CHRISTIE FOR PRESIDENT? WHAT A THOUGHT….SEE NOTE

http://online.wsj.com/article/SB10001424052748704717004575268532932681458.html?mod=WSJ_Opinion_LEFTSecond

LOVE THE GUY…BUT PRESIDENTIAL OR A MALE PALIN?
By JOHN FUND
New Jersey Governor Chris Christie’s rapid rise up the ranks of conservative heroes is being aided by a YouTube video of him dressing down a reporter who quizzed him about his “confrontational tone” in dealing with state legislators. Mr. Christie tells the reporter: “You should really see me when I’m pissed. . . . When you ask me questions, I’m going to answer them directly, straightly, bluntly and nobody in New Jersey is going to have to wonder where I am on an issue.”

Governor Christie is clearly prospering politically despite $5 million in attack ads being hurled against him by public employee unions furious about his budget cuts and demands for pay freezes. Last month voters in 59% of the state’s school districts followed his recommendation and voted down proposed school budgets that didn’t include “shared sacrifice” by restraining teacher pay and benefits.

Yesterday, the Governor crossed the Hudson River to address the conservative Manhattan Institute about his plan to place on the November ballot a constitutional amendment to cap property tax hikes at no more than 2.5% per year. The Christie plan would also limit state spending growth by a like amount, except for pensions and debt service. Over the last decade, he noted in his speech, municipal spending in New Jersey grew by 69%, and property taxes climbed by 70%. “At some point people’s ability to pay runs out. And ladies and gentleman, we are at that point,” he told his audience. “Things that used to be considered sacred cows, the third rails of politics, no longer are.
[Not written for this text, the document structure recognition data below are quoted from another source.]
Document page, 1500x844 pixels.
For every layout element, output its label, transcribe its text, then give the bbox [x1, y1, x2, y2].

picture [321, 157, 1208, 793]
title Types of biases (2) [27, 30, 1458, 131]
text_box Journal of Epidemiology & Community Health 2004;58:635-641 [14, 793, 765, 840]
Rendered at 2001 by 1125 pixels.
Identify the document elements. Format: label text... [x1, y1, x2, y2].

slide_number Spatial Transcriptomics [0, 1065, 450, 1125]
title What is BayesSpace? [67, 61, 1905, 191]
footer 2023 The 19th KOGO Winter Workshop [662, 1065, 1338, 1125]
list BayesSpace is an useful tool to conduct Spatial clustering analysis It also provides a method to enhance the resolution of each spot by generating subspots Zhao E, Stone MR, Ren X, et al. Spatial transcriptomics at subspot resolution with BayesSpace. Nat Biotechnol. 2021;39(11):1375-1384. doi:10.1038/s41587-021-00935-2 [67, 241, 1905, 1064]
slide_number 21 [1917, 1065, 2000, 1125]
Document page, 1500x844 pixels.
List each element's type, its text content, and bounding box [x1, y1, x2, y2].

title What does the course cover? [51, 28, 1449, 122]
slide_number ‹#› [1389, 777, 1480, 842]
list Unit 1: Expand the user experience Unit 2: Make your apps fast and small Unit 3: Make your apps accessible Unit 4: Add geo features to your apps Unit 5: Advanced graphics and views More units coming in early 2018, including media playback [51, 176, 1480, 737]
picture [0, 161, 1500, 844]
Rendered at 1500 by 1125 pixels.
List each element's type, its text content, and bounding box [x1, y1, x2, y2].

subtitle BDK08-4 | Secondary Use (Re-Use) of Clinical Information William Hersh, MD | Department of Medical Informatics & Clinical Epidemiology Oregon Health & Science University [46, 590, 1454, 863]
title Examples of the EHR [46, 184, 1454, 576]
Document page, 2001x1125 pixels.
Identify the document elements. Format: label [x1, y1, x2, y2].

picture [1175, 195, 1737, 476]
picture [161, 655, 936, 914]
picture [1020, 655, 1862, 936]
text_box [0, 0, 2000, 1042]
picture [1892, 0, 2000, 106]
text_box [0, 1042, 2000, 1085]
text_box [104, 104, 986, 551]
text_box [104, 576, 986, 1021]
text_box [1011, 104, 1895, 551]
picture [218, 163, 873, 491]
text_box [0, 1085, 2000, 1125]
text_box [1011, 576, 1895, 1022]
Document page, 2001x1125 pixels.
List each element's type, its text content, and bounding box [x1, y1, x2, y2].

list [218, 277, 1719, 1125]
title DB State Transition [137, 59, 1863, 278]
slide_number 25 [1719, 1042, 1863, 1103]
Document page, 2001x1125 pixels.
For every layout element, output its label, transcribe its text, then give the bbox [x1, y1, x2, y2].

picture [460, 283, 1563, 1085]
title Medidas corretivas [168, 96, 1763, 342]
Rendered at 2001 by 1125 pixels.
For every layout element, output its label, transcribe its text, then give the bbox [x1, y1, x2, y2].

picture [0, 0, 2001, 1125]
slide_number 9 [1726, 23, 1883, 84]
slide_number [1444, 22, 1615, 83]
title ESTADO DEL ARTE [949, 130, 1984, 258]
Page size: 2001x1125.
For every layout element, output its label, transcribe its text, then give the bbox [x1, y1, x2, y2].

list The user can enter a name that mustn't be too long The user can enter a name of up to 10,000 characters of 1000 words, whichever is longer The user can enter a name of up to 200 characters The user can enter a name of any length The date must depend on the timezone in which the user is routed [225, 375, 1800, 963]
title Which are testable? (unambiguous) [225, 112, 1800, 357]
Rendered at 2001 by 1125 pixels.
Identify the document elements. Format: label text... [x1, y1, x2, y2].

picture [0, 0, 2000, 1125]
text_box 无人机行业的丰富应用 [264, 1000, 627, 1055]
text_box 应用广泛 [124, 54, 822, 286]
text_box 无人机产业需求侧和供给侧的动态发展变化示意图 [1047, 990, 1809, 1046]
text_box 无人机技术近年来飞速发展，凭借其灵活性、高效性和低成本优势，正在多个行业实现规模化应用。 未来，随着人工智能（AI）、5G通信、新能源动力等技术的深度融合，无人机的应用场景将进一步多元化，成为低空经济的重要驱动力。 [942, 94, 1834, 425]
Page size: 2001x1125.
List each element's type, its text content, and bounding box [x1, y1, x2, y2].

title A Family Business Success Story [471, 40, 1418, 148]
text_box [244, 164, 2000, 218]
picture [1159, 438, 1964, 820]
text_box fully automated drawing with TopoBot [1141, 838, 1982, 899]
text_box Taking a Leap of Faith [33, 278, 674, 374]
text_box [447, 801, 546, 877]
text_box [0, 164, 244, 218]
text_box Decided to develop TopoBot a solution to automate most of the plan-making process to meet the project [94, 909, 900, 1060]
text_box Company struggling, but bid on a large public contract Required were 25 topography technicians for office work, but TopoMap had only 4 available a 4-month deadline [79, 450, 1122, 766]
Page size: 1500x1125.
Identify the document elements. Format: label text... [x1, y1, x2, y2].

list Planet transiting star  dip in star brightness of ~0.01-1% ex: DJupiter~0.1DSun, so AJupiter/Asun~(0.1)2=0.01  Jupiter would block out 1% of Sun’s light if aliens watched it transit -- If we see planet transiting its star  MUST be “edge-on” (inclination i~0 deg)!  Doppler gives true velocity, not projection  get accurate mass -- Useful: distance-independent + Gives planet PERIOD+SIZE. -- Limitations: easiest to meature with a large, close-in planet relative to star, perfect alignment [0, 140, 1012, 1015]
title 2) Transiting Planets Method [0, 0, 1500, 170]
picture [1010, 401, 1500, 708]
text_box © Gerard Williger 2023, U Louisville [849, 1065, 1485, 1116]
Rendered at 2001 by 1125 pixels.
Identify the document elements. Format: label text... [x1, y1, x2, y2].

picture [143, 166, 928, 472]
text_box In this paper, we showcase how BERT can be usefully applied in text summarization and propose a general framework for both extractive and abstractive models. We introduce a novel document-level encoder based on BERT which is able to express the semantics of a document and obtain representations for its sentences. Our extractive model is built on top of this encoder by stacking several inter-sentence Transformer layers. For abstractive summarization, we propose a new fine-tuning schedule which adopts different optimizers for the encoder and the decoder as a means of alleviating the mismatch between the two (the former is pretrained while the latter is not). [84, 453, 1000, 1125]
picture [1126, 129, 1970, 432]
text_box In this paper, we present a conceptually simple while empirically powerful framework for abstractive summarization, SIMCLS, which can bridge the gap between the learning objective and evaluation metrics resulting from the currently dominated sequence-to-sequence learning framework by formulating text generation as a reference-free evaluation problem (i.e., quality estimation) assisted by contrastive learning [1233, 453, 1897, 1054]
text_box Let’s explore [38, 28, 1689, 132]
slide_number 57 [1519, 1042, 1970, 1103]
They’ve been replaced by the issue of affordability.”

Mr. Christie was especially blunt on the malign influence of the New Jersey Education Association — “an absolutely out-of-control union that is used to getting everything it wants.” Without a change of direction, he added, New Jersey is “careening our way toward becoming Greece.”

Many who attended the breakfast came away admiring the feisty governor’s knack for rallying public support against Trenton’s entrenched spending interests. Imitation being the sincerest form of flattery, even New York’s Democratic gubernatorial frontrunner, Andrew Cuomo, in announcing his campaign this week, struck a tone that was distinctly Christie-like. If Mr. Christie can succeed in pushing his program through New Jersey’s Democratic legislature, he might well vault onto the GOP presidential shortlist in 2012. Certainly the conservatives who attended yesterday’s speech were impressed by a rare chief executive willing to tackle his state’s intractable problems in an unapologetic manner.